PROBLEM DETAILS – When you reach the line with "ring tip: (1113, 802)" in the records below, begin transcribing exactly and continue up to and including the line with "middle tip: (370, 242)", leaving out every picture.

━━━

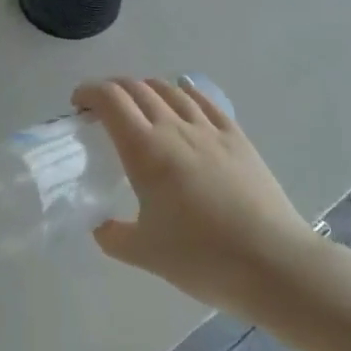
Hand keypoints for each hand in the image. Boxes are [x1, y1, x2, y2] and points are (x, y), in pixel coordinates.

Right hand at [78, 77, 320, 322]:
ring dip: (146, 89)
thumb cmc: (202, 258)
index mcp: (145, 150)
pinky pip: (204, 102)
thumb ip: (113, 236)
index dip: (89, 93)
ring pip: (170, 90)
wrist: (272, 262)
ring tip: (138, 105)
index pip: (111, 100)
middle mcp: (174, 128)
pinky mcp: (237, 137)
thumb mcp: (145, 253)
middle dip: (113, 90)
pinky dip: (184, 93)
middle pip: (137, 88)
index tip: (78, 106)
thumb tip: (100, 226)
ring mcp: (209, 129)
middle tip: (101, 109)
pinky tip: (182, 97)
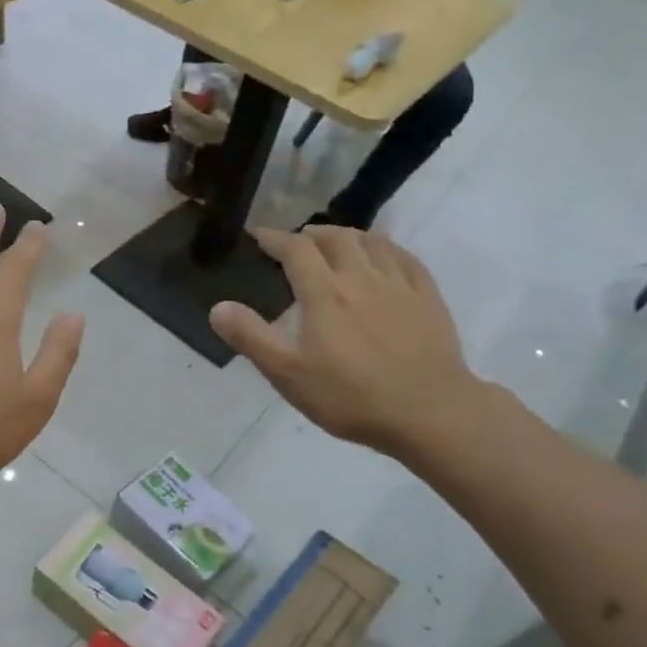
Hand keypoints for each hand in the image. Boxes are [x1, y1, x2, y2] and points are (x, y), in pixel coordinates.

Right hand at [209, 227, 475, 456]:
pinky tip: (383, 256)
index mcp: (324, 293)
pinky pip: (405, 258)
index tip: (259, 236)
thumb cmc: (350, 396)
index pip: (295, 250)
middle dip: (311, 234)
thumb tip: (218, 307)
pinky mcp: (428, 298)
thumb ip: (252, 337)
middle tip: (297, 242)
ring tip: (336, 243)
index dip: (275, 238)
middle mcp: (361, 277)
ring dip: (347, 236)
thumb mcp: (288, 374)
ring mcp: (399, 285)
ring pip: (371, 242)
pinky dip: (386, 247)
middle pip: (335, 238)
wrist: (428, 411)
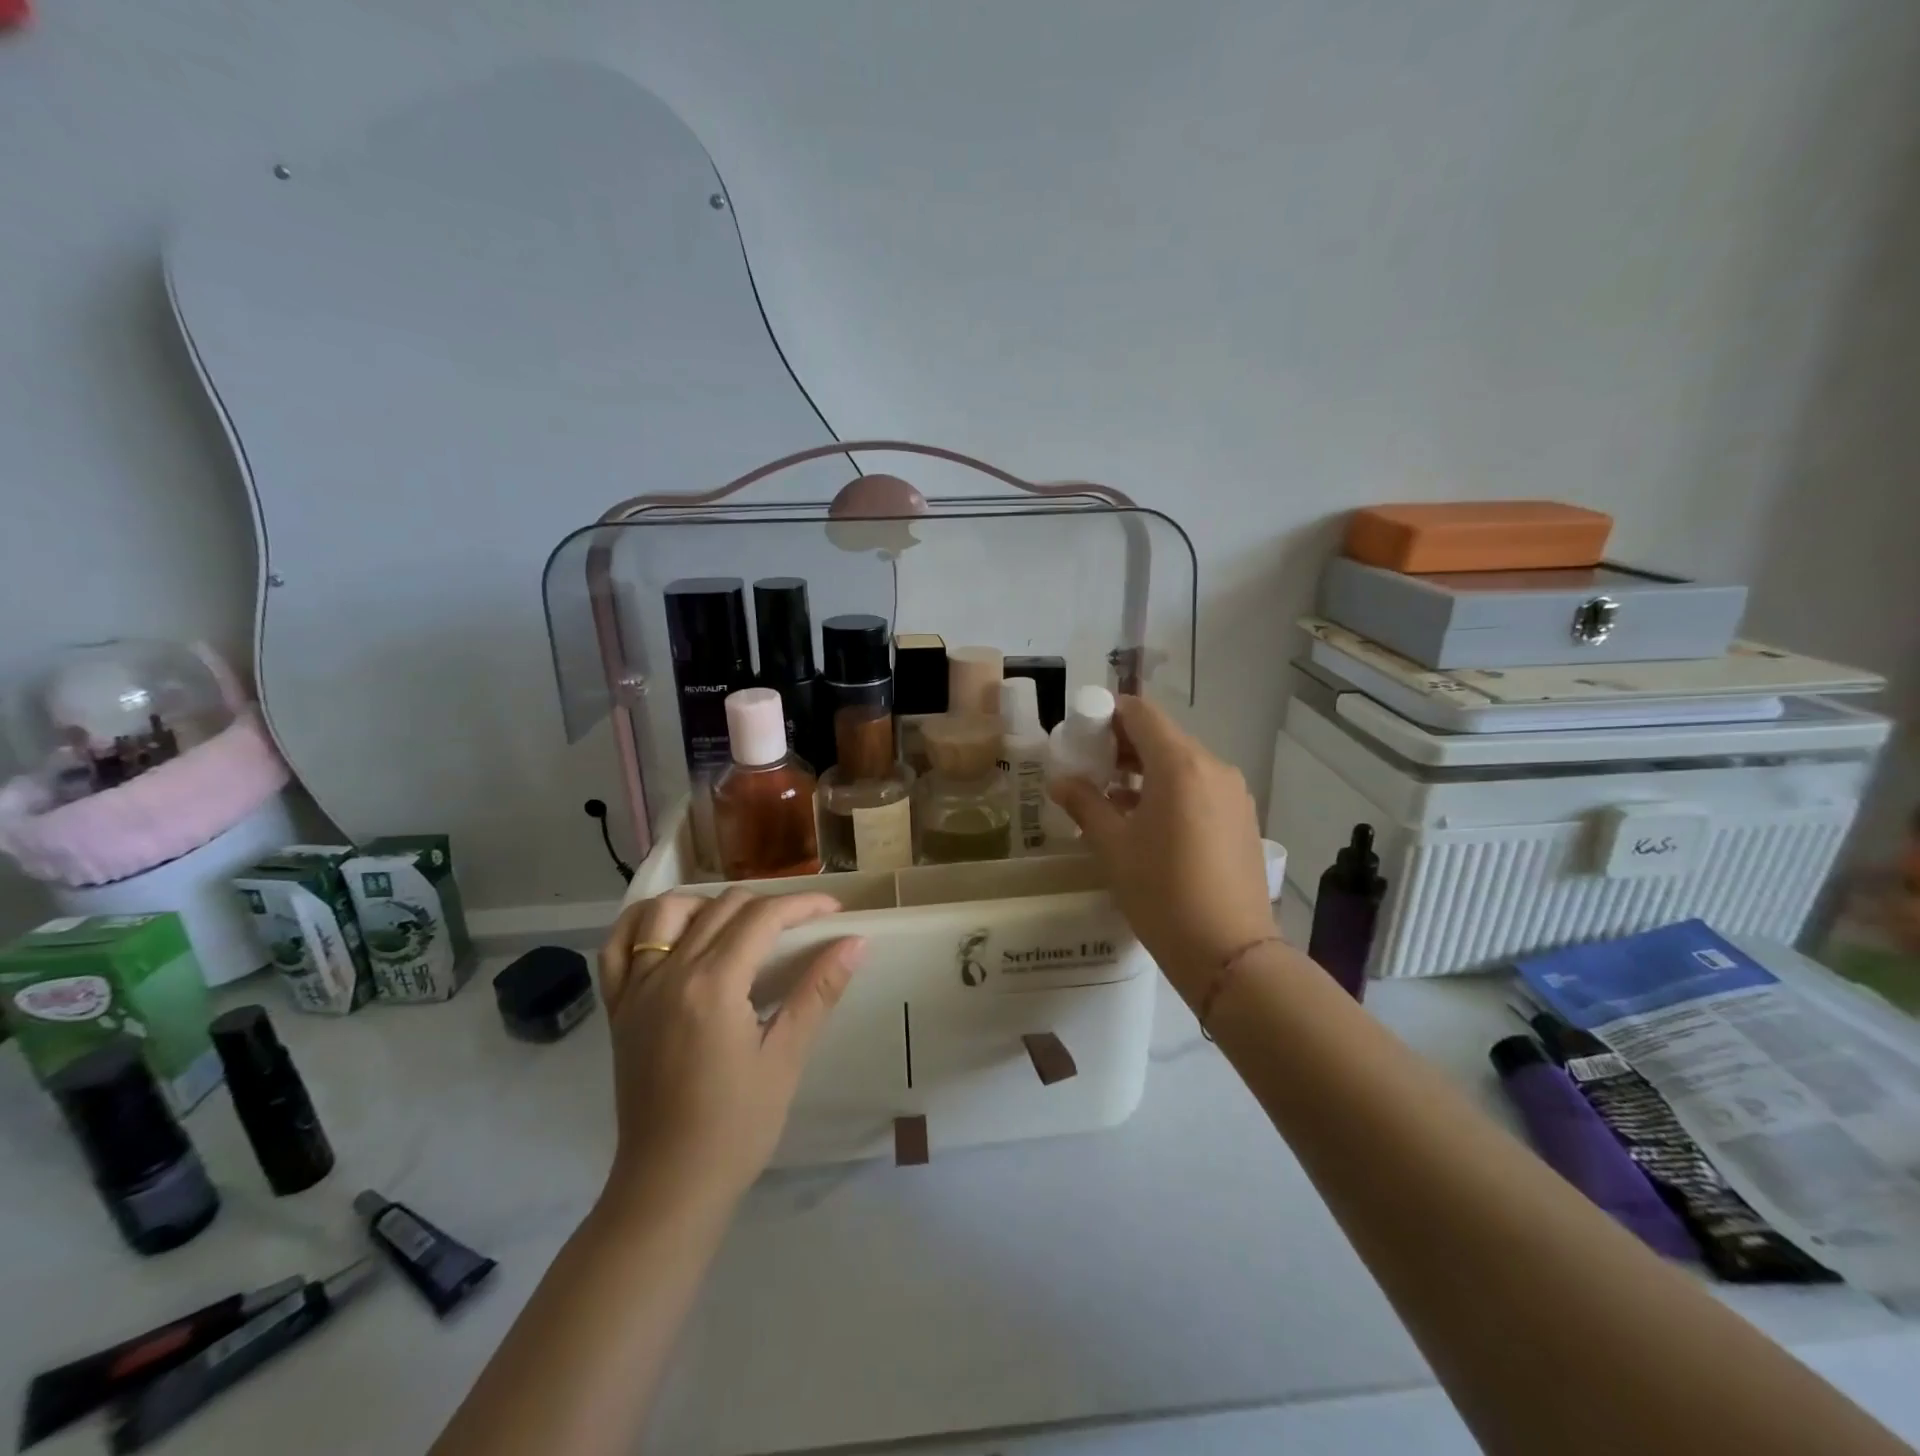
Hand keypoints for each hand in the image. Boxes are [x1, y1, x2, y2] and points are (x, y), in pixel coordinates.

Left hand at [596, 890, 865, 1210]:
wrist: (669, 1185)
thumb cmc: (737, 1127)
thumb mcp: (786, 1058)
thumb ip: (818, 991)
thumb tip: (855, 942)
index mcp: (713, 985)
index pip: (763, 918)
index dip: (803, 905)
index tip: (834, 910)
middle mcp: (670, 973)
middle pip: (722, 907)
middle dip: (769, 904)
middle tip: (801, 925)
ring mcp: (637, 988)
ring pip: (668, 911)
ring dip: (709, 903)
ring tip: (738, 925)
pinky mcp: (619, 1008)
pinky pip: (618, 946)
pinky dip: (643, 923)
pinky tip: (671, 929)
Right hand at [1050, 696, 1274, 1003]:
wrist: (1229, 952)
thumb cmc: (1161, 892)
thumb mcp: (1113, 846)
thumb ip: (1084, 804)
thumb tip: (1060, 781)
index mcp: (1180, 764)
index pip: (1140, 713)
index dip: (1107, 716)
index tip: (1081, 738)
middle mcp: (1214, 767)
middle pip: (1162, 737)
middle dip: (1122, 747)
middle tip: (1089, 771)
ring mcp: (1234, 794)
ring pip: (1182, 764)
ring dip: (1146, 772)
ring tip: (1113, 802)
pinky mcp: (1243, 819)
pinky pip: (1200, 789)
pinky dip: (1171, 793)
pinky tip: (1148, 825)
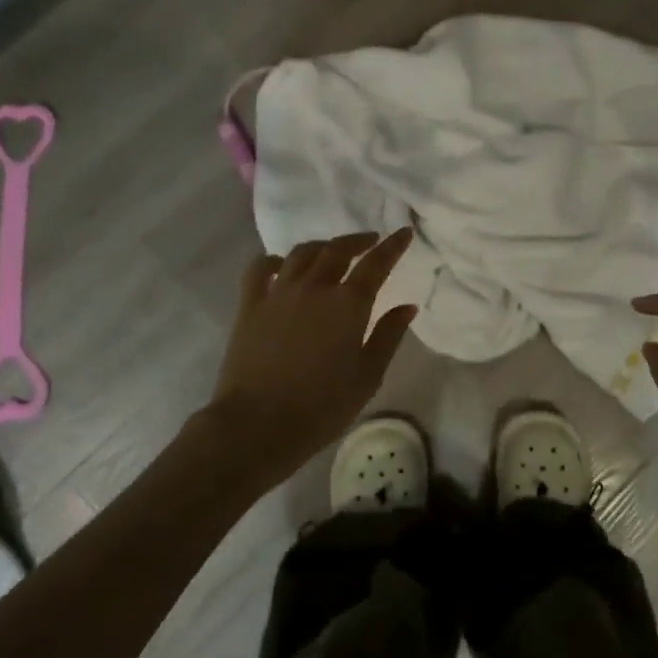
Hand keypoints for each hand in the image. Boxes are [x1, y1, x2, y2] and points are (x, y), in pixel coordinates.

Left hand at [196, 230, 416, 493]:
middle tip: (370, 242)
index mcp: (348, 303)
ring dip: (322, 246)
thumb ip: (389, 336)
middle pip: (338, 250)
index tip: (404, 232)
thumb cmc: (322, 407)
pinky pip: (260, 268)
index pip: (376, 263)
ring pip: (302, 253)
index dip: (392, 245)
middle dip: (358, 241)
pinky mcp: (250, 305)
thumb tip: (407, 306)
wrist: (257, 425)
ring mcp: (278, 292)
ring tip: (331, 251)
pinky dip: (275, 260)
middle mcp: (314, 287)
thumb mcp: (367, 376)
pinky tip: (281, 265)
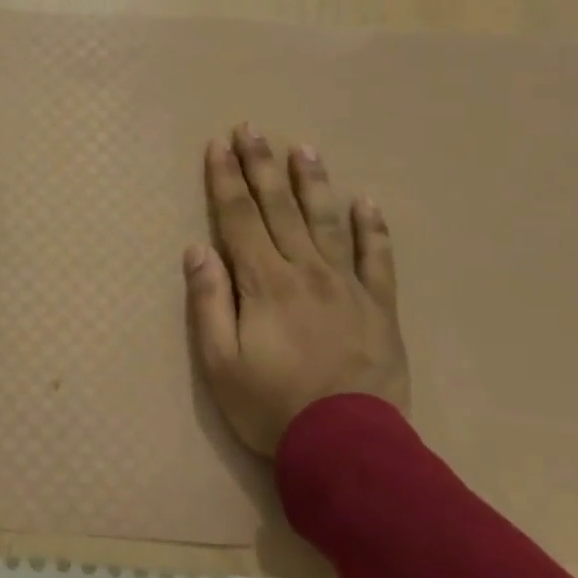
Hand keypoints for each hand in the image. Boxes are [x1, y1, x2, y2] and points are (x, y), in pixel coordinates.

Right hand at [184, 126, 407, 455]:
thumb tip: (198, 249)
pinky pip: (378, 259)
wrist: (350, 449)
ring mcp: (348, 286)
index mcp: (265, 283)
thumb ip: (209, 302)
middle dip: (261, 166)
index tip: (218, 145)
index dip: (226, 179)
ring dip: (313, 183)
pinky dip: (373, 229)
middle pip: (279, 208)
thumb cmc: (272, 406)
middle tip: (251, 128)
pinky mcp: (379, 307)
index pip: (240, 218)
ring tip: (303, 148)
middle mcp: (306, 271)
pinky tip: (367, 203)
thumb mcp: (220, 363)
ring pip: (328, 222)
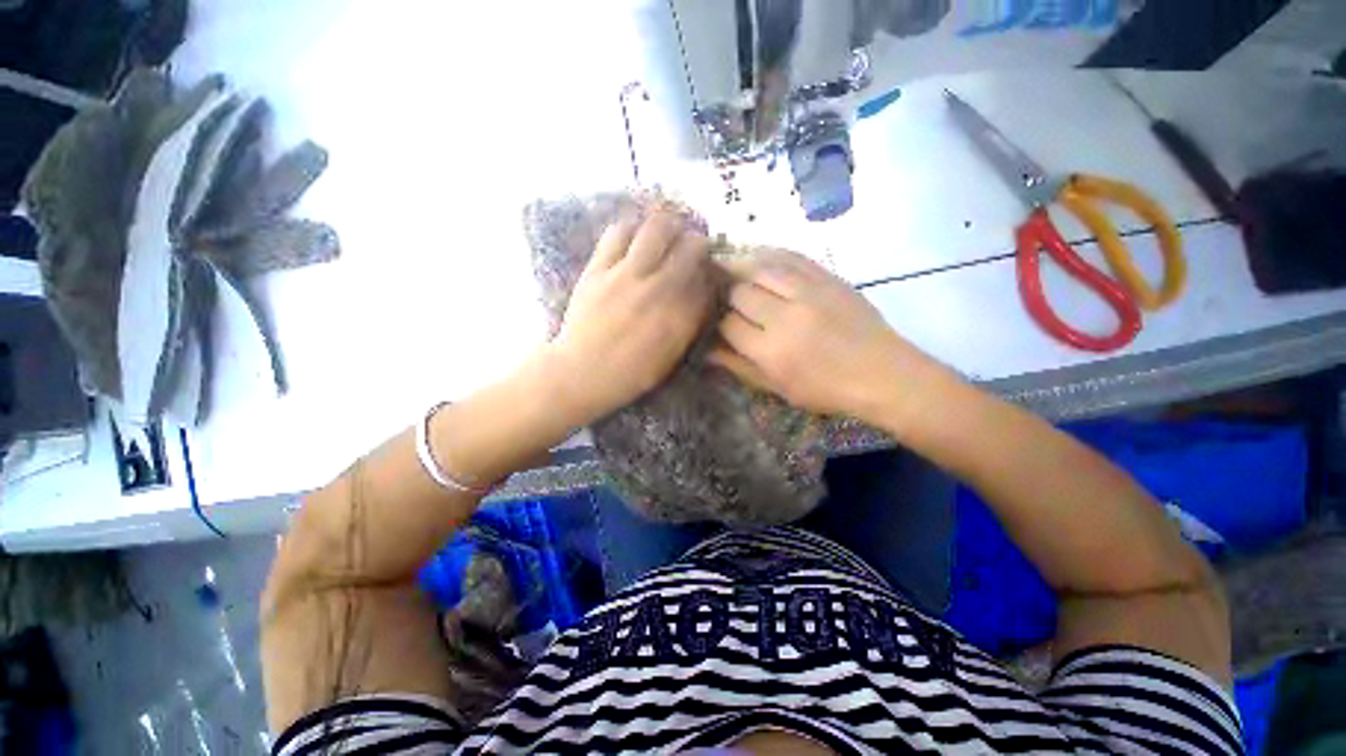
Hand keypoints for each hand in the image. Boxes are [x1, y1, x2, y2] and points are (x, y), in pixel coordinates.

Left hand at [548, 210, 713, 421]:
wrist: (582, 372)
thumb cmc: (631, 372)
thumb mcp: (671, 356)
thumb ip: (689, 323)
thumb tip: (700, 293)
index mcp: (681, 317)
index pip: (707, 278)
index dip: (709, 269)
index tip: (705, 270)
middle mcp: (659, 290)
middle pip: (690, 248)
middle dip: (697, 242)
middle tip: (690, 245)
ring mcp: (627, 276)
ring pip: (656, 229)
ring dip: (668, 225)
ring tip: (665, 232)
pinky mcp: (599, 269)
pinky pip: (618, 233)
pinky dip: (632, 228)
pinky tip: (634, 235)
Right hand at [710, 249, 952, 422]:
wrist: (882, 373)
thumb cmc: (826, 390)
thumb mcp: (777, 388)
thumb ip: (739, 367)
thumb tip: (707, 351)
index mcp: (771, 351)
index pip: (728, 325)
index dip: (717, 322)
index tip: (717, 322)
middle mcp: (785, 317)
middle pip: (739, 292)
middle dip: (727, 295)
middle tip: (723, 297)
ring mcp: (808, 292)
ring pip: (760, 268)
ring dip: (741, 269)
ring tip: (732, 271)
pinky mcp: (827, 277)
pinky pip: (791, 256)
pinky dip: (769, 254)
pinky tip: (758, 257)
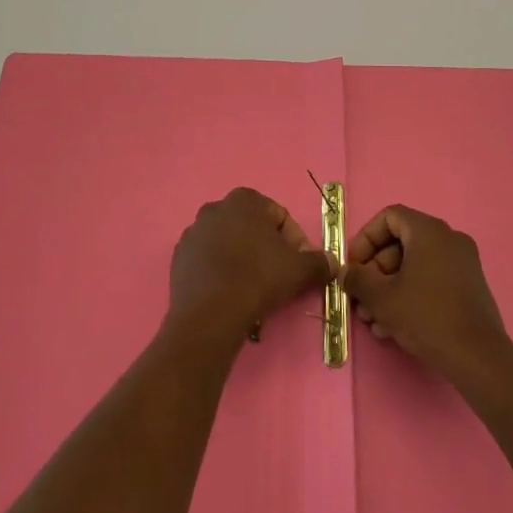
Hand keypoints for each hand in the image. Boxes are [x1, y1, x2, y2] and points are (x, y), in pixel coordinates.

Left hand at [169, 187, 334, 346]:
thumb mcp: (299, 270)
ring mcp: (193, 231)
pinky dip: (220, 270)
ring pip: (228, 242)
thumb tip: (332, 263)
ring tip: (252, 287)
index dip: (295, 242)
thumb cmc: (258, 279)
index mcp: (245, 200)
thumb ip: (319, 262)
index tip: (300, 266)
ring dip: (242, 258)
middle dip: (267, 248)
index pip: (279, 217)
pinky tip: (228, 291)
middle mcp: (215, 207)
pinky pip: (207, 259)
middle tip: (278, 276)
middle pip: (252, 227)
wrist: (211, 313)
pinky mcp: (179, 255)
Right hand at [343, 204, 509, 384]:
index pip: (389, 217)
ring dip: (389, 287)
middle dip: (375, 271)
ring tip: (373, 320)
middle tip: (361, 299)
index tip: (354, 266)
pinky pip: (432, 278)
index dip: (365, 238)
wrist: (478, 358)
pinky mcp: (469, 286)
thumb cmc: (426, 317)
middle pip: (401, 243)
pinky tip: (394, 326)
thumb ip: (357, 279)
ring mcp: (463, 262)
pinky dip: (410, 293)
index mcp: (429, 231)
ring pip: (415, 265)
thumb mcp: (381, 298)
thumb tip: (346, 272)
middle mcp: (449, 239)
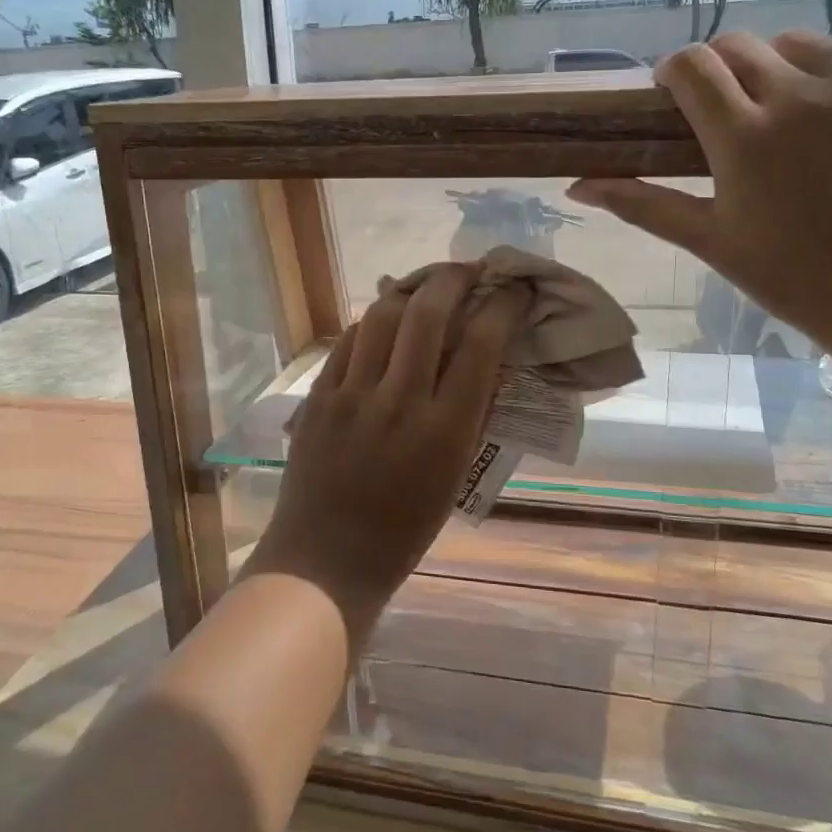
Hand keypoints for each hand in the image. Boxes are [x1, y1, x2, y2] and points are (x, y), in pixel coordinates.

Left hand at [246, 265, 528, 640]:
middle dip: (454, 279)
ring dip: (411, 291)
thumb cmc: (403, 530)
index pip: (480, 344)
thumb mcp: (454, 476)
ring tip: (426, 287)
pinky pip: (349, 340)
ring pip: (382, 315)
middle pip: (427, 313)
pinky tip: (385, 320)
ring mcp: (352, 395)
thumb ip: (471, 414)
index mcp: (445, 431)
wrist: (326, 559)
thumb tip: (485, 357)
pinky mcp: (319, 395)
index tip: (513, 290)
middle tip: (469, 272)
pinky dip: (373, 321)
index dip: (502, 305)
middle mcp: (399, 402)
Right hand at [568, 29, 831, 359]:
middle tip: (722, 106)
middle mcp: (798, 96)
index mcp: (742, 136)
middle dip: (718, 67)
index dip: (674, 71)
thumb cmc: (791, 276)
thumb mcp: (708, 240)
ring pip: (799, 41)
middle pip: (739, 46)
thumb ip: (641, 203)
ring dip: (775, 61)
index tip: (672, 93)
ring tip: (780, 101)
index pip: (693, 65)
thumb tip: (576, 186)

━━━

SOLUTION TO THIS EXERCISE –
ring tip: (1113, 802)
pinky mcp: (1243, 819)
pinky pip: (1200, 789)
pinky dip: (1171, 793)
pinky tip: (1148, 825)
Hand keypoints for each hand in the image. Boxes are [x1, y1, x2, y2] and points are (x, y), in pixel coordinates.

Left hand at [196, 230, 416, 493]:
middle tip: (370, 242)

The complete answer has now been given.